A subversion repository size of 5.2 GB with 339 revisions.
When I run the backup using Perl script the end result of file size was 28 GB.
Can I know, how this could be possible. I am confused.
Backup Script below.
#!/usr/bin/perl
my $svn_repo = "/subversion/REPONAME";
my $bkup_dir = "/mnt/Subversion/SVN-Backups/REPO_DIR/";
my $bkup_file = "REPONAME_backup-";
my $bkup_svr = "my.backup.com";
my $bkup_svr_login = "backup";
$bkup_file = $bkup_file . `date +%Y%m%d-%H%M`;
chomp $bkup_file;
my $youngest = `svnlook youngest $svn_repo`;
chomp $youngest;
my $dump_command = "svnadmin -q dump $svn_repo > $bkup_dir/$bkup_file";
print "\nDumping Subversion repo $svn_repo to $bkup_file...\n";
print `$dump_command`;
print "Backing up through revision $youngest... \n";
print "\nCompressing dump file...\n";
print `gzip -9 $bkup_dir/$bkup_file\n`;
chomp $bkup_file;
my $zipped_file = $bkup_dir . "/" . $bkup_file . ".gz";
print "\nCreated $zipped_file\n";
Subversion uses sophisticated compression. However you gziped your backup using maximum compression and your backup file is still much larger than the repository. If your repository includes many identical files this could be explained by representation sharing:
To further shrink your backup file you could switch the algorithm. The compression rates of bzip2 ore LZMA are better, but they are slower than gzip.

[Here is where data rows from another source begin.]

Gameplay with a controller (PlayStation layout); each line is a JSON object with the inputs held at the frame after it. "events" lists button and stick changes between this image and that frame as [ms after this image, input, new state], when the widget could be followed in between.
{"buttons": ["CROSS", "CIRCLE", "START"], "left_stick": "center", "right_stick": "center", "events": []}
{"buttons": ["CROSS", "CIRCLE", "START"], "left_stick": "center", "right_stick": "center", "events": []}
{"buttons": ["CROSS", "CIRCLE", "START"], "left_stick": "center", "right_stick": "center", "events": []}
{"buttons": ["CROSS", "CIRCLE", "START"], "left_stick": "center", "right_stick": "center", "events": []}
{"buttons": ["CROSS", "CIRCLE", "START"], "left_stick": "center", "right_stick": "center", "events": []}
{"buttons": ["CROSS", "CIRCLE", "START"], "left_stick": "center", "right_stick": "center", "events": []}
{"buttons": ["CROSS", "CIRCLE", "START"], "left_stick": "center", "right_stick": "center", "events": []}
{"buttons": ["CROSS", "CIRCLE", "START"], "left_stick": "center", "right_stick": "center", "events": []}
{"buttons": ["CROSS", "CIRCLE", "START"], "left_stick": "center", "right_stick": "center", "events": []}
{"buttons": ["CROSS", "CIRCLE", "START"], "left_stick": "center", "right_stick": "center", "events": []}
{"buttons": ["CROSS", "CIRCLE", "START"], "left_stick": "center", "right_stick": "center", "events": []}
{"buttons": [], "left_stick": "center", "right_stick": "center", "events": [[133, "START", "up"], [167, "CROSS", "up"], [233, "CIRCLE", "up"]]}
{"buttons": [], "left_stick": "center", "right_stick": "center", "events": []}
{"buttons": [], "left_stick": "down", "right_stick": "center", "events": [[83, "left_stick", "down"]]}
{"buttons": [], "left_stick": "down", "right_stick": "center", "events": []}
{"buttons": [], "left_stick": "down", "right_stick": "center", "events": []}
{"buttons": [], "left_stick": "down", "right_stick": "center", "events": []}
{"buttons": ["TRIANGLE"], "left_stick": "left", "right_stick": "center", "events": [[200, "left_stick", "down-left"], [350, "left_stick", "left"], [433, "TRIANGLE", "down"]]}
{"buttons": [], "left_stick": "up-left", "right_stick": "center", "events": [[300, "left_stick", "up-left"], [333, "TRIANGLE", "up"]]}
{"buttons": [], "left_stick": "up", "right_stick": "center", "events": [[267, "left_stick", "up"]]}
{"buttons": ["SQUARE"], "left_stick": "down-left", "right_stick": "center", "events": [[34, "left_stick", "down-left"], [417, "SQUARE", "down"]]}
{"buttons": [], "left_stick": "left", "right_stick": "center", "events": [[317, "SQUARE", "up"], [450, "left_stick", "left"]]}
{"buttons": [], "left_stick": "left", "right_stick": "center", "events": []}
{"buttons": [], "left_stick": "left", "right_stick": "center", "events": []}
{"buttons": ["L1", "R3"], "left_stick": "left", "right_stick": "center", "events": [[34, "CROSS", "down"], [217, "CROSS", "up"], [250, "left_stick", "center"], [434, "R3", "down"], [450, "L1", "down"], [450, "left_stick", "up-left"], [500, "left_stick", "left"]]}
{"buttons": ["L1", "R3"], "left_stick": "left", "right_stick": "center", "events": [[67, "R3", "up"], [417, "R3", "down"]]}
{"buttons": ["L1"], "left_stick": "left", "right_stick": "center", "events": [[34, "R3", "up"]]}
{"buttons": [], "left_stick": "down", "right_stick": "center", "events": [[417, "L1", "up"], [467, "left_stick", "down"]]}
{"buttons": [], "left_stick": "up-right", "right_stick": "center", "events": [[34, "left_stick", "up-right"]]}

You could test that by using
svn export
to export a version of the repository to a test directory. If you compress that export the same way you did in your backup script, then the resulting filesize should be about the same.This is why I use svadmin hotcopy to make backups instead of svnadmin dump. The disadvantage of hotcopy is you can't do incrementals until version 1.8. But hotcopy does at least give you the same compression as the subversion repostiory.